▶ _WORK TO COMPLETE_
Which lines of the data contain the string "Newspapers"? Copy every one of them.

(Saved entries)
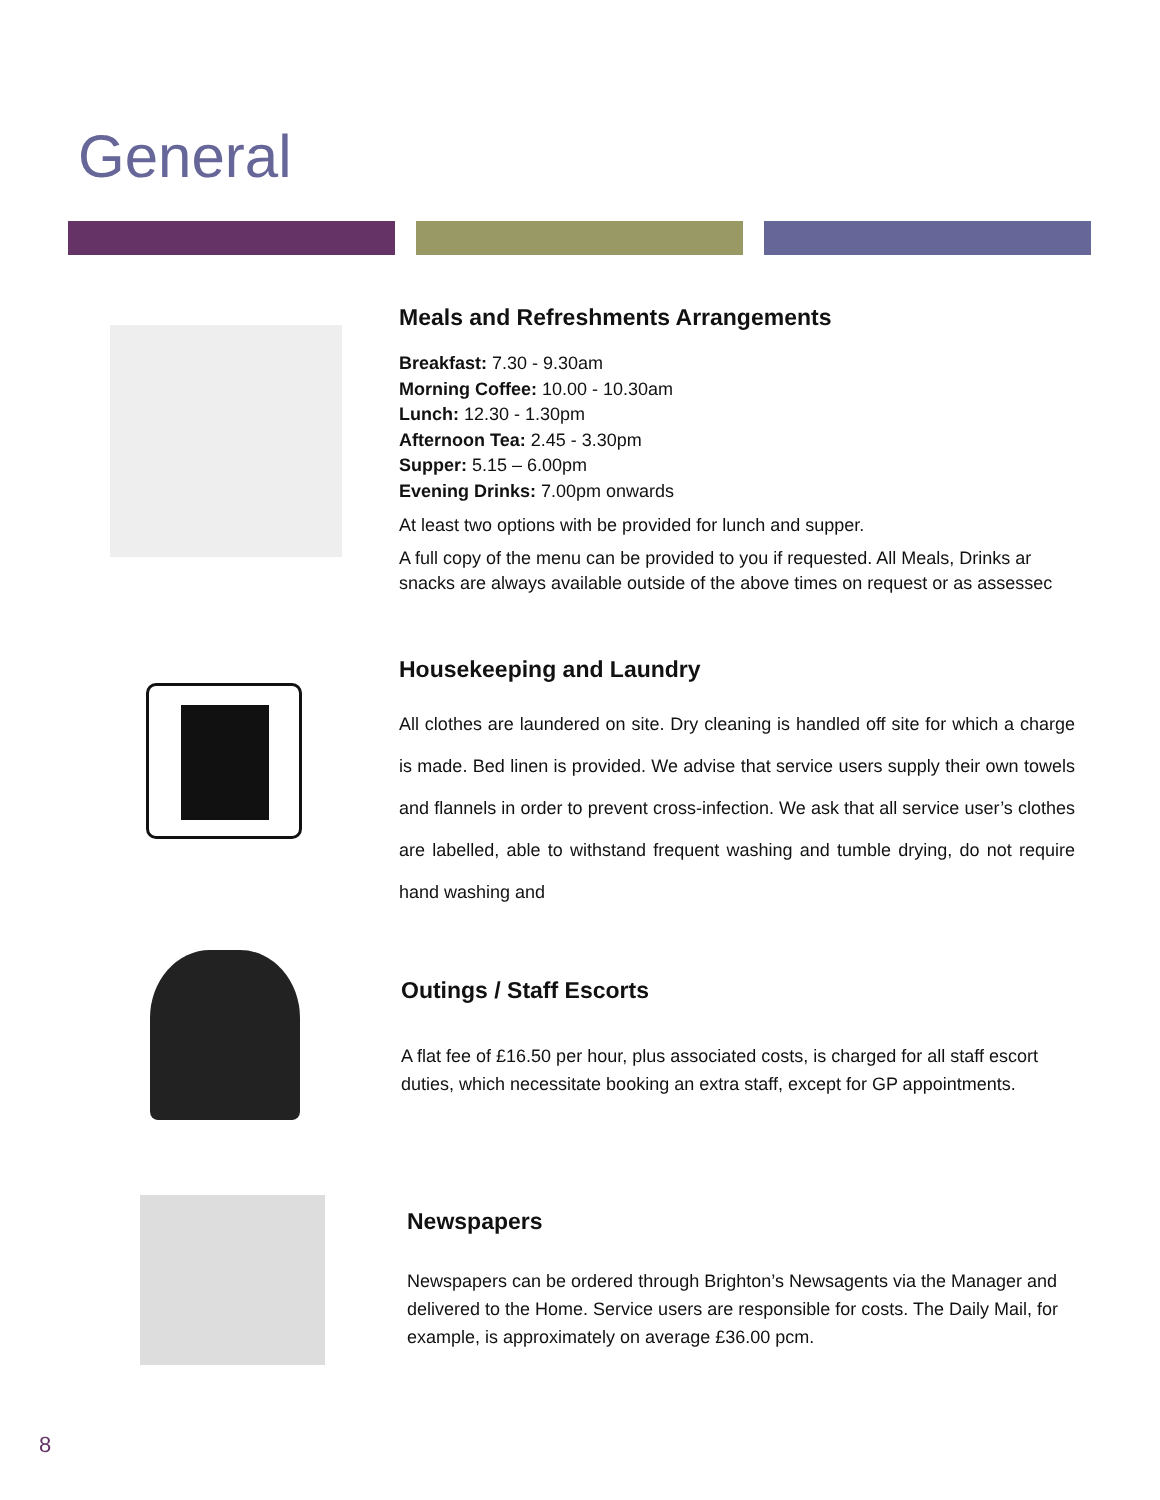General
Meals and Refreshments Arrangements
Breakfast: 7.30 - 9.30am
Morning Coffee: 10.00 - 10.30am
Lunch: 12.30 - 1.30pm
Afternoon Tea: 2.45 - 3.30pm
Supper: 5.15 – 6.00pm
Evening Drinks: 7.00pm onwards
At least two options with be provided for lunch and supper.
A full copy of the menu can be provided to you if requested. All Meals, Drinks ar snacks are always available outside of the above times on request or as assessec
Housekeeping and Laundry
All clothes are laundered on site. Dry cleaning is handled off site for which a charge is made. Bed linen is provided. We advise that service users supply their own towels and flannels in order to prevent cross-infection. We ask that all service user’s clothes are labelled, able to withstand frequent washing and tumble drying, do not require hand washing and
Outings / Staff Escorts
A flat fee of £16.50 per hour, plus associated costs, is charged for all staff escort duties, which necessitate booking an extra staff, except for GP appointments.
Newspapers
Newspapers can be ordered through Brighton’s Newsagents via the Manager and delivered to the Home. Service users are responsible for costs. The Daily Mail, for example, is approximately on average £36.00 pcm.
8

▶ _SOLUTION TO THE PROBLEM_
Newspapers
Newspapers can be ordered through Brighton’s Newsagents via the Manager and delivered to the Home. Service users are responsible for costs. The Daily Mail, for example, is approximately on average £36.00 pcm.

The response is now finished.